Industry plans call for drilling in Beaufort waters up to 1,200 meters (3,960 feet) deep. The wells are projected to reach targets below 5,000 meters (16,500 feet) beneath the sea floor. Target formations are expected to be consistently over-pressured. Multi-year ice is rated as likely to be an ever-present hazard. The open-water work season will shrink to an average 50 days.

A new generation of jumbo, ice-breaking arctic offshore drilling equipment is on the drawing boards of the first planned deepwater program, a foray planned on a pooling of Beaufort leases held by Imperial, its majority owner ExxonMobil and BP. Chevron and ConocoPhillips are also understood to be working toward a drilling revival in Canadian arctic waters. The region has to date been natural gas-prone. But there have also been tempting finds of liquids-rich gas and crude oil, and far from all technical information about drilling prospects has been disclosed.

CAPP and the companies are urging the NEB to bring Canadian arctic drilling regulation up to date by adopting a “goal-oriented” approach that sets a target of zero for spills and lets exploration projects devise methods for hitting it that are tailored to varying requirements posed by different well sites.

A list of technical advances is on offer, led by backup blowout preventers that ConocoPhillips calls ASID (auxiliary safety isolation device). Chevron calls its entry AWKS (alternative well kill system), and reported that the safety package is currently under development by engineering teams.

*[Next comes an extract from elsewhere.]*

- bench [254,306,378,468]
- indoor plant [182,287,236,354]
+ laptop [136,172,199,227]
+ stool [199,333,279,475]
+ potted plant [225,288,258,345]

CAPP and the companies pointed out that the Gulf of Mexico blowout proved, in the end, that a big spill can be brought under control without a relief well.

The Canadian arctic industry plans also include updated versions of company-drafted but regulator-supervised safety, health and environment plans dating back to the 1970s. The equipment and procedures are supported by plans for revived and improved ice monitoring and forecasting systems. Spill cleanup procedures and deposits left over from the last arctic exploration boom are under review.

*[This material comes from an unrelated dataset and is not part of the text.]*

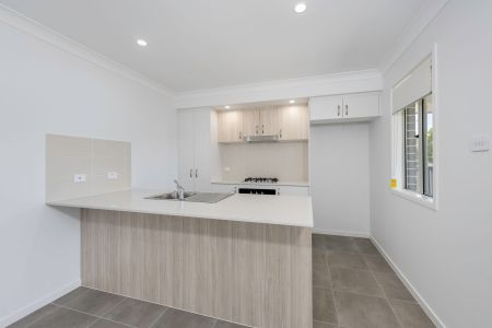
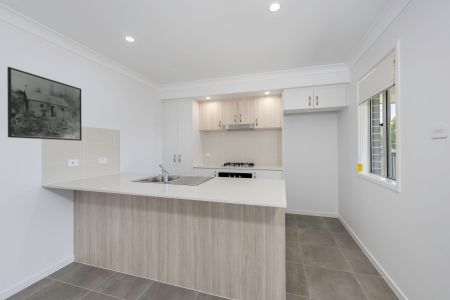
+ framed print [6,66,83,142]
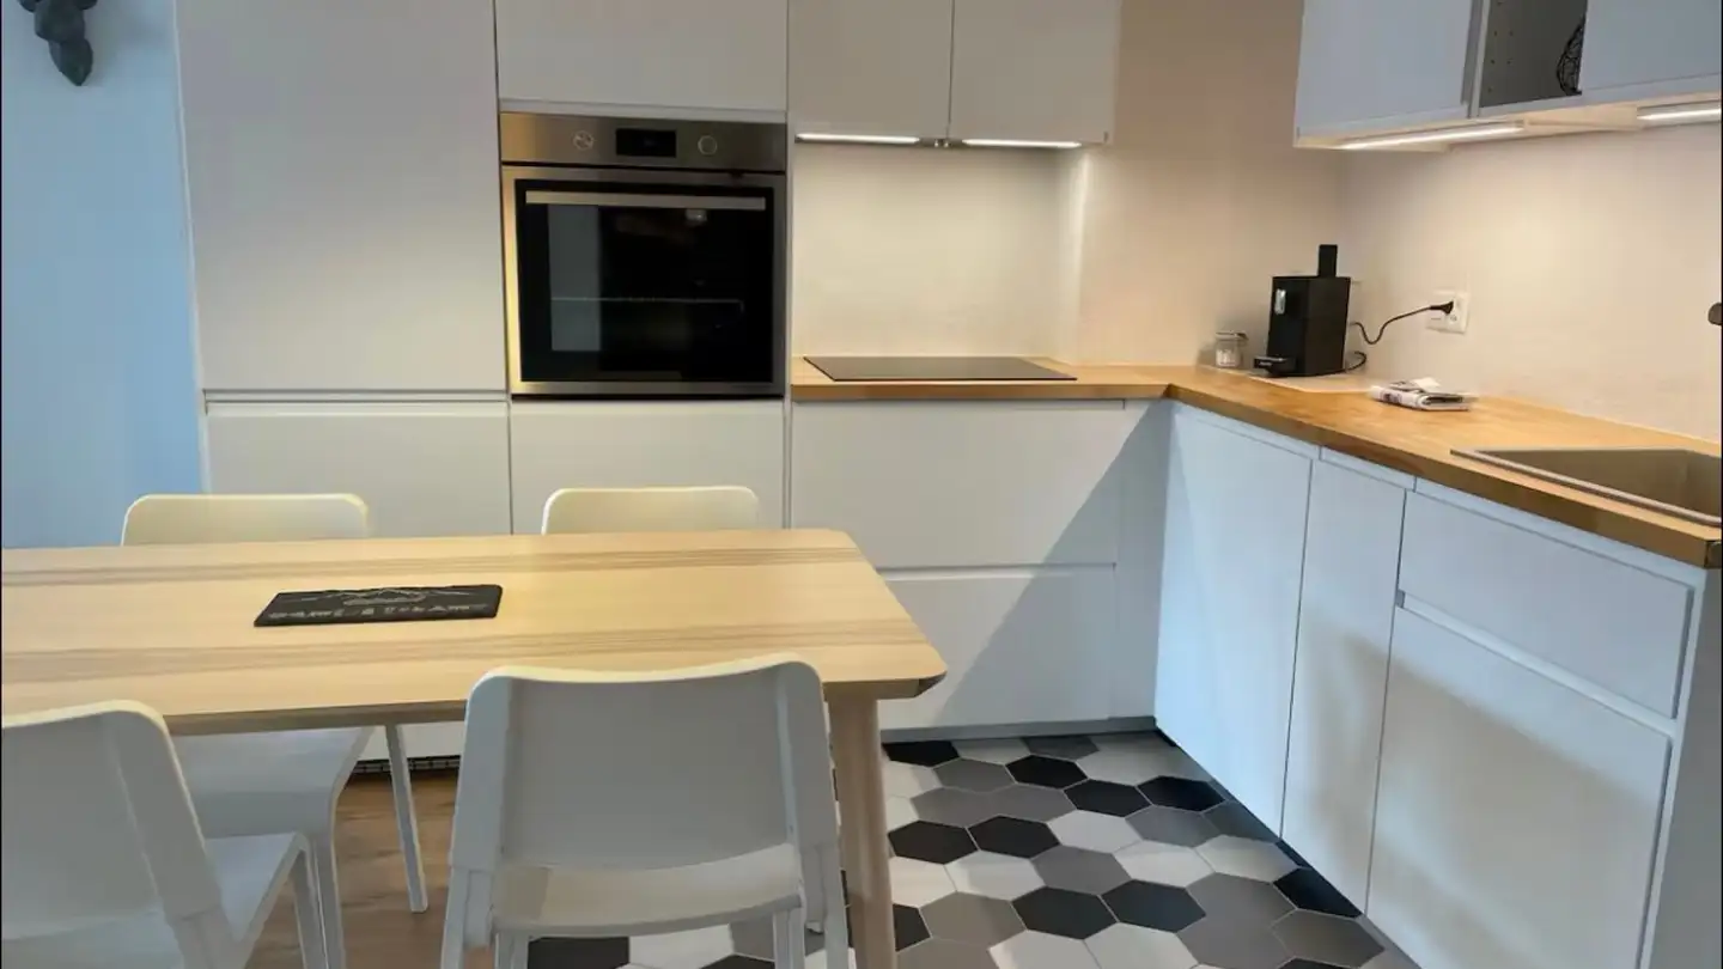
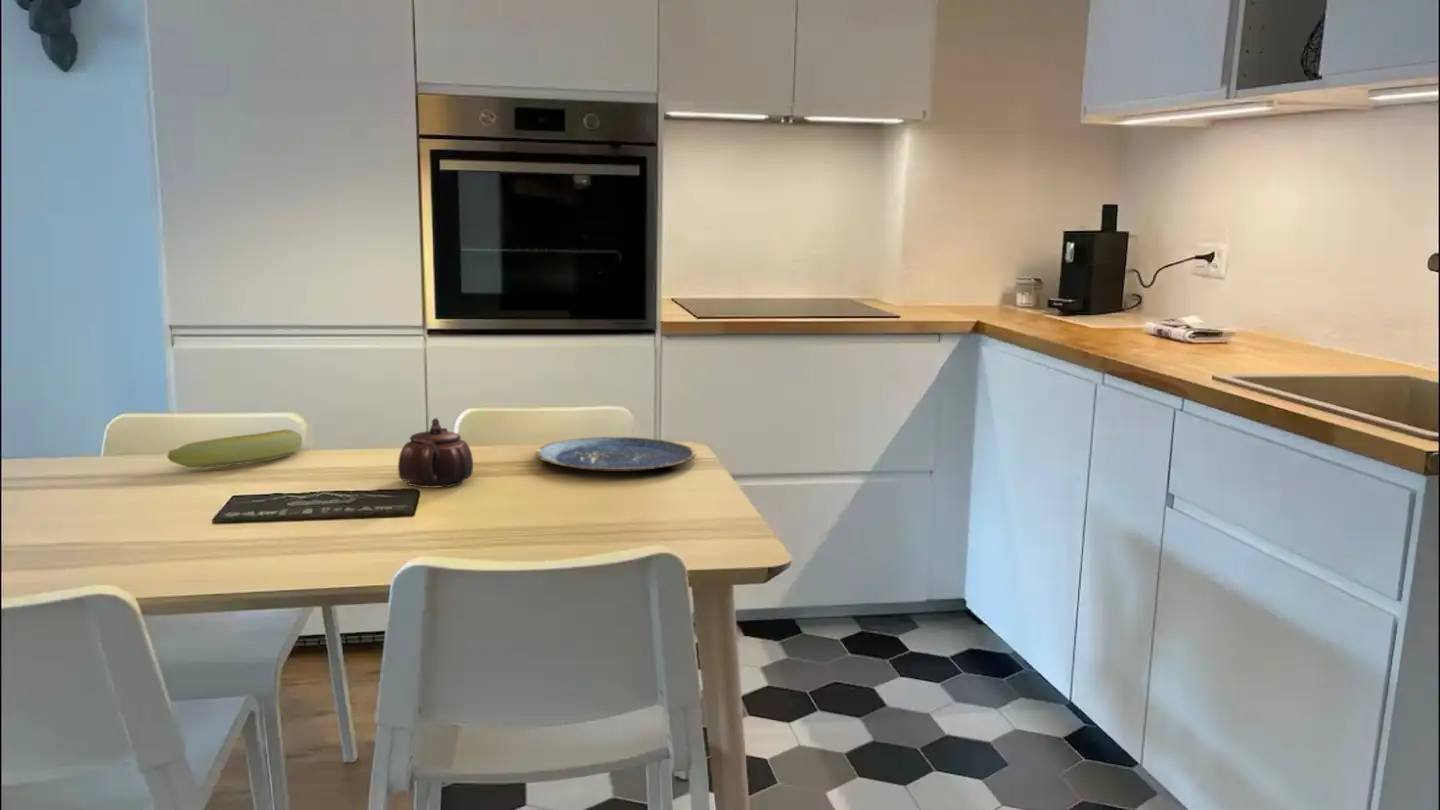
+ plate [535,436,697,473]
+ banana [167,429,303,468]
+ teapot [397,417,474,489]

No firm target date has been promised for completion of the NEB inquiry, which is expected to continue through this year. A lineup of industry critics, such as the World Wildlife Fund, continues to demand an effective ban on Beaufort deepwater drilling by calling for retention of the 1975 same-season relief well capability provision.

Like the Yukon, the development-minded Northwest Territories government is staying out of the green clamor for arctic offshore drilling prohibition. Instead, the territorial government in Yellowknife is filing with the NEB a library of technical material collected by its research into ways to make frontier exploration safe.

On the Mackenzie Delta the Inuvialuit Game Council — representing the hunters and trappers closest to the industry action — has told the NEB, “If an oil spill were ever to occur, it will have a devastating impact on the lives of all Inuvialuit and wildlife in the region.”

But the council reflects well-known support for the Mackenzie Gas Project by its community, including part-ownership of the proposed northern natural gas pipeline, by stopping short of demanding an outright offshore drilling ban. Instead, the Inuvialuit echo the Yukon in requesting industrial and regulatory adaptations to northern conditions.

“Any development of offshore hydrocarbon resources in the Inuvialuit Settlement Region needs to be done in a way that is responsible and sensitive to the unique circumstances and challenges in the Beaufort Sea,” said the council of Mackenzie Delta hunters and trappers. “The Inuvialuit people still rely heavily on the resources from the land and the ocean. The close association with these ecosystems and the wildlife makes Inuvialuit want to ensure that any development is sensitive to their way of life.”